Não surpreendentemente para uma nação de seu tamanho, a taxa de fertilidade da Índia é desigual em todo o país, contribuindo para uma divisão norte-sul que vê mais bebês produzidos no norte. Mas mesmo lá, os números não estão fora das paradas.

“O que realmente nos surpreendeu é que a maior taxa de fertilidade na Índia – 3,0 em Bihar – nem é tão alta”, disse Barbara Seligman, diretora de estratégia e crescimento e vice-presidente sênior da PRB, um grupo sem fins lucrativos que se concentra em dados demográficos e pesquisa populacional.

“É realmente impressionante ver quantos estados estão abaixo do nível de reposição”, acrescentou Seligman.

Todos, exceto cinco estados – Bihar, Meghalaya, Uttar Pradesh, Jharkhand, Manipur – estão nesse nível e, notavelmente, estão todos no norte.

Nos estados do sul, surge um padrão diferente. Por exemplo, Goa tem uma taxa de fertilidade semelhante a alguns países do sul da Europa, que atualmente lutam para sustentar uma população envelhecida com uma força de trabalho cada vez menor. É uma tendência que os especialistas dizem que os líderes da Índia deveriam não ignorar.

De acordo com a classificação da ONU, a Índia é agora uma “sociedade envelhecida”, o que significa que 7% de sua população tem 65 anos ou mais.
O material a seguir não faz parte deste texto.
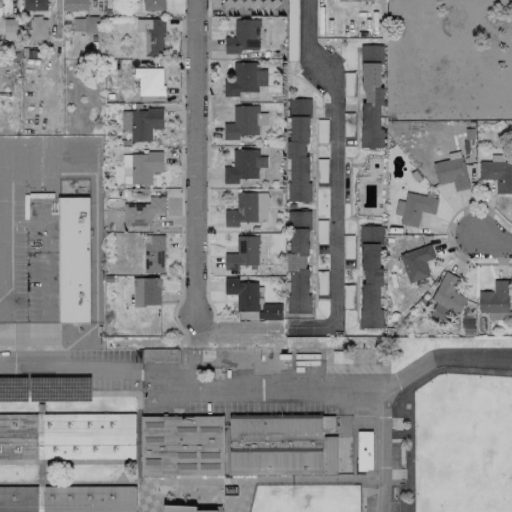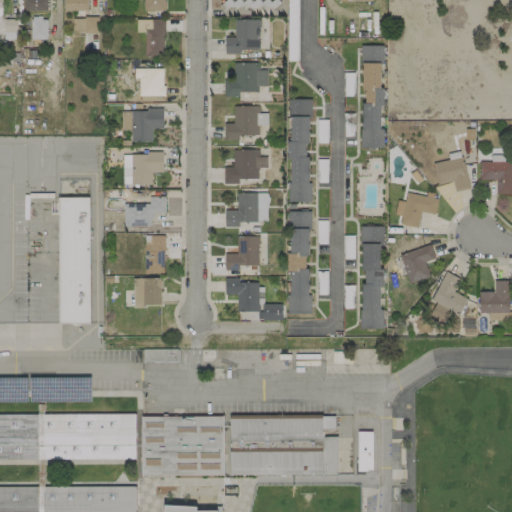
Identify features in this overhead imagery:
building: (351, 0)
building: (34, 5)
building: (75, 5)
building: (153, 5)
building: (0, 13)
road: (56, 17)
building: (84, 24)
building: (38, 28)
building: (10, 29)
building: (152, 36)
building: (243, 36)
building: (244, 79)
building: (149, 81)
building: (371, 96)
building: (125, 120)
building: (242, 122)
building: (145, 123)
building: (298, 151)
road: (334, 155)
road: (194, 156)
building: (243, 166)
building: (140, 167)
building: (451, 173)
building: (497, 175)
building: (414, 208)
building: (247, 209)
building: (142, 211)
road: (2, 212)
road: (493, 243)
building: (242, 253)
building: (153, 254)
building: (73, 260)
building: (298, 262)
building: (416, 263)
road: (44, 276)
building: (371, 277)
building: (146, 292)
building: (242, 294)
building: (446, 298)
building: (495, 301)
building: (271, 311)
road: (0, 369)
road: (23, 369)
road: (151, 379)
road: (355, 388)
building: (17, 435)
building: (88, 436)
road: (384, 436)
park: (457, 437)
building: (67, 438)
building: (182, 445)
building: (282, 445)
building: (364, 451)
park: (293, 495)
building: (88, 498)
building: (18, 499)
building: (67, 499)
road: (383, 499)
building: (188, 509)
Em alguns estados, por exemplo, em Kerala, no sul da Índia, a população com mais de 65 anos dobrou nos últimos 30 anos e agora está em 12%.

O mesmo padrão se estenderá a mais estados, dada a baixa taxa de fertilidade total. “Vamos ver mais e mais estados ao longo dos próximos 30 anos envelhecendo da mesma forma que Kerala está agora”, disse Seligman.

O crescimento populacional da Índia está diminuindo

A Índia pode ter ultrapassado a China em população total, mas dados da ONU também mostram que sua taxa de crescimento diminuiu.

Entre 1971 e 1981, a população da Índia cresceu em média 2,2% ao ano. De 2001 a 2011, esse índice caiu para 1,5% e é ainda menor agora.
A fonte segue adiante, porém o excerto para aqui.